The Accountable Care Fiasco

From: WSJ

The Obama Administration is handing out waivers far and wide for its health-care bill, but behind the scenes the bureaucracy is grinding ahead writing new regulations. The latest example is the rule for Accountable Care Organizations that are supposed to be the crown jewel of cost-saving reform. One problem: The draft rule is so awful that even the models for it say they won’t participate.


The theory for ACOs, as they’re known, is that hospitals, primary-care doctors and specialists will work more efficiently in teams, like at the Mayo Clinic and other top U.S. hospitals. ACOs are meant to fix health care’s too-many-cooks predicament. The average senior on Medicare sees two physicians and five specialists, 13 on average for those with chronic illnesses. Most likely, those doctors aren’t coordinating patient care.

This fragmentation is largely an artifact of Medicare’s price control regime: The classic case study is Duke University Hospital, which cut the costs of treating congestive heart failure by 40% but then dumped the integration program because it lost money under Medicare’s fee schedule.

A patient and doctor at Geisinger Medical Center, one of the physician groups that the ACO rule is based on.
Intelligent liberals now concede this reality but claim that the government merely needs to devise better price controls. By changing the way it pays, Medicare under the ACO rule is effectively mandating a new business model for practicing medicine. The vague cost-control hope is that ACOs will run pilot programs like Duke’s and the successful ones will become best practices. While the program is voluntary for now, the government’s intention is to make it mandatory in the coming years.

But what if they had an ACO revolution and no one showed up? The American Medical Group Association, a trade association of multispeciality practice groups and other integrated providers, calls the rule recently drafted by the Department of Health and Human Services “overly prescriptive, operationally burdensome, and the incentives are too difficult to achieve.” In a survey of its members, 93% said they won’t enroll.

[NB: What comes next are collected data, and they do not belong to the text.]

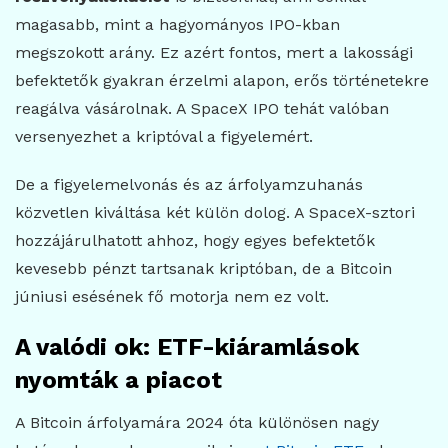
magasabb, mint a hagyományos IPO-kban
megszokott arány. Ez azért fontos, mert a lakossági
befektetők gyakran érzelmi alapon, erős történetekre
reagálva vásárolnak. A SpaceX IPO tehát valóban
versenyezhet a kriptóval a figyelemért.
De a figyelemelvonás és az árfolyamzuhanás
közvetlen kiváltása két külön dolog. A SpaceX-sztori
hozzájárulhatott ahhoz, hogy egyes befektetők
kevesebb pénzt tartsanak kriptóban, de a Bitcoin
júniusi esésének fő motorja nem ez volt.
A valódi ok: ETF-kiáramlások
nyomták a piacot
A Bitcoin árfolyamára 2024 óta különösen nagy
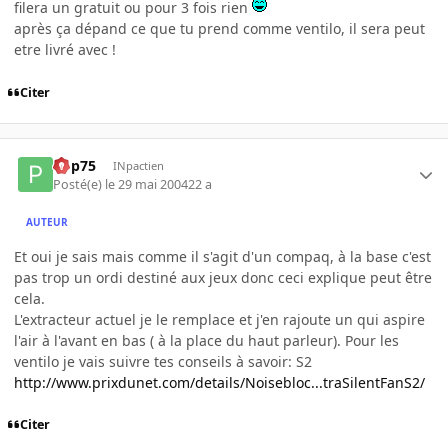
filera un gratuit ou pour 3 fois rien
après ça dépand ce que tu prend comme ventilo, il sera peut
etre livré avec !
Citer
Pop75
INpactien
Posté(e)
le 29 mai 2004
22 a
AUTEUR
Et oui je sais mais comme il s'agit d'un compaq, à la base c'est
pas trop un ordi destiné aux jeux donc ceci explique peut être
cela.
L'extracteur actuel je le remplace et j'en rajoute un qui aspire
l'air à l'avant en bas ( à la place du haut parleur). Pour les
ventilo je vais suivre tes conseils à savoir: S2
http://www.prixdunet.com/details/Noisebloc...traSilentFanS2/
Citer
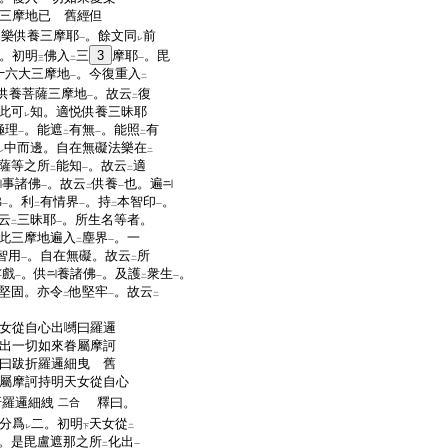
三摩地已 舊經但
受樂供養三摩耶
。餘文同
前
一
レ
。初明
佛入
三
3
摩耶
。毘
三
二
一
十六大三摩地
。今復重入
一
二
供養菩薩三摩地
。故云
復
一
二
此可
知。適悦供養三昧耶
レ
極理
。能遮
有無
。能照
有
一
二
一
二
中而邊。自在無礙法樂在
レ
二
薩等之所
能知
。故云
適
二
一
二
事諸佛
。故云
供養
也。遍
一
二
一
佛
。利
有情界
。持
本智印
。
一
二
一
二
一
云
三昧耶
。所生名等者。
二
一
此三摩地遍入
塵界
。一
二
一
智用
。自在無礙。故云
所
一
二
嬉戲
。供
養諸佛
。及護
衆生
。
一
一
二
一
堅固。亦令
他堅牢
。故云
二
一
二
女從自心出嚩曰羅邏
出一切如來眷屬摩訶
曰跋折羅邏細曳 舊
屬摩訶持明天女從自心
折羅邏細絏
釋曰。
二合
分爲
二。初明
天女從
レ
下
二
。是毘盧遮那之所
化出
二
一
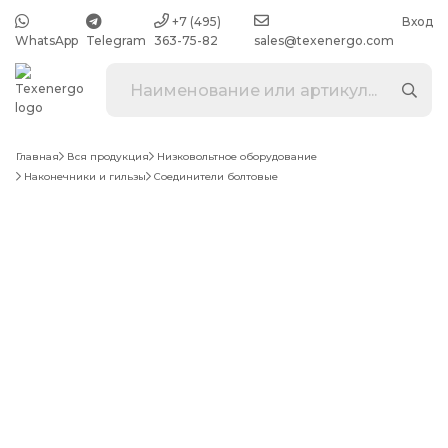
+7 (495)
Вход
WhatsApp
Telegram
363-75-82
sales@texenergo.com
Главная
Вся продукция
Низковольтное оборудование
Наконечники и гильзы
Соединители болтовые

The Administration wrote its rule based on an ACO pilot program that started in 2005 among 10 high-performing physician groups, including Geisinger Health System and Dartmouth-Hitchcock. All 10 say they have “serious reservations” about the new rule and that without major revisions “we will be unable to participate.” In other words, the providers that are already closest to being an ACO have rejected the Administration’s handiwork.

And no wonder, since the 429-page rule is a classic of top-down micromanagement. ACOs will need to comply with a kitchen sink of 65 clinical measures that are meant to produce efficiencies, like reducing infections or ensuring that patients take their medications after hospital discharge. If care at an ACO costs less than Medicare predicts it will cost under the status quo, then the ACO will receive a share of the savings as a bonus payment. The rule also includes financial penalties if an ACO misses its targets.

Incredibly, the ACO teams won’t know in advance which patients they’re supposed to manage. Seniors will be “retrospectively assigned” to an ACO at the end of every year, based on an arbitrary algorithm, for the purposes of calculating costs.

Think about that one: The Geisinger model works because Geisinger patients are treated by Geisinger physicians. Yet this rule is written to ensure that seniors can take “advantage of the full range of benefits to which they are entitled under the Medicare FFS program, including the right to choose between healthcare providers and care settings.” So ACOs are going to transform health care, but individual patients don’t need to be part of the transformation if they don’t feel like it.

Oh, and HHS reserves the right to conduct site visits and audits and “to inspect all books, contracts, records, documents, and other evidence” to ensure that health systems are complying with the ACO rule. The mystery is why even 7% say they’ll participate.

The irony, and maybe the tragedy, is that Paul Ryan’s Medicare reform plan is far more likely to drive more accountable care. Under his proposed premium support payments, seniors would be responsible for the marginal costs of their care, and we suspect most will choose more efficient providers. As these incentives start to change patient behavior and spread throughout the delivery system, the doctors and hospitals that offer a better value for the health dollar will succeed.

This market approach respects the complexity and uncertainty of modern medicine, allowing for local flexibility and gradual change. Government doesn’t know “what works and what doesn’t,” and it can’t. What works will be different for different people and places.


The Obama Administration’s attempt at omniscience delayed the ACO rule for months amid bitter interagency combat. The White House budget office favored more flexibility, but the HHS bureaucracy prevailed in its belief that it can run this brave new world via the Federal Register. ACOs are gaining traction among private health plans in concert with providers, but the regulatory uncertainty is inhibiting the investments and long-term practice decisions required to bring off an ACO—in effect, a Gresham’s regulatory law that is crowding out innovation.

The ACO concept is well-meaning, and we hope it works, but we suspect it will go the way of diagnostic-related groups, HMOs, the sustainable growth rate, and every other top-down government plan to cut health spending since the 1970s. We also hope ACOs work because if they don’t, the liberal fallback to cut costs are harsher price controls and the political rationing of care. Seniors will wish they had Paul Ryan’s choices.